Morphic Resonance

The history of biology traces the attempts of biologists over the years to add another level of theory to explain the growth and form of open systems (any system that interacts with its environment be it human, animal or plant).
The question is, what makes a particular plant, animal, human, assume the form, the shape that it does. How does an oak tree know to grow like an oak tree? How does a Jack Russell grow into a Jack Russell and not a Dalmatian? These were questions that were being asked with full knowledge of a mechanistic biology of life i.e. protein synthesis, genes, DNA and RNA structure.
The search was for another level, a force that could give a living organism the potential for development and a specific form. Sheldrake’s hypothesis of formative causation puts forward the theory of an organism with its own organising field of structure and activity that is called a morphic field.
Morphic resonance
These fields are influenced by what he calls morphic resonance. The morphic resonance is that of the structure and activity of an organism of a similar kind, from the past – the organism has a memory of being and acting maybe, like a dolphin, being in the sea and being part of a school of dolphins. It is an inherent memory of, in this example, of dolphiness.
Sheldrake goes on to describe other fields, such as fields of information, social fields, mental fields, and cultural fields.
Fields of information
Sheldrake talks of fields of information, and the words that we usually connect with information, like programs or instructions.
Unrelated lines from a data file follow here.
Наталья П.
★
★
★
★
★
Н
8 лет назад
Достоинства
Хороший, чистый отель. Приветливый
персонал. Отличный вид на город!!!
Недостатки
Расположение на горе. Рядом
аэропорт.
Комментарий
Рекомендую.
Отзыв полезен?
But morphic fields do not transfer information in the same way as, for instance a genetic code. These morphic fields carry information for the organism, society or culture, and with the help of morphic resonance also inherent memory, over space and time.

Social fields
If we look at societies and cultures in terms of morphic resonance it allows a broader context within which to understand them. The resonance of the past informs the activities and life of the present ‘….to think of the past as pressed up, as it were, against the present, and as potentially present everywhere.’ (Sheldrake 1988 p 112).

The past becomes present within communities through the building of a cultural history of a group of people, over a period of time. It becomes the present through the myths and archetypes of a particular culture, and through ritual, initiation and the ceremonies of life.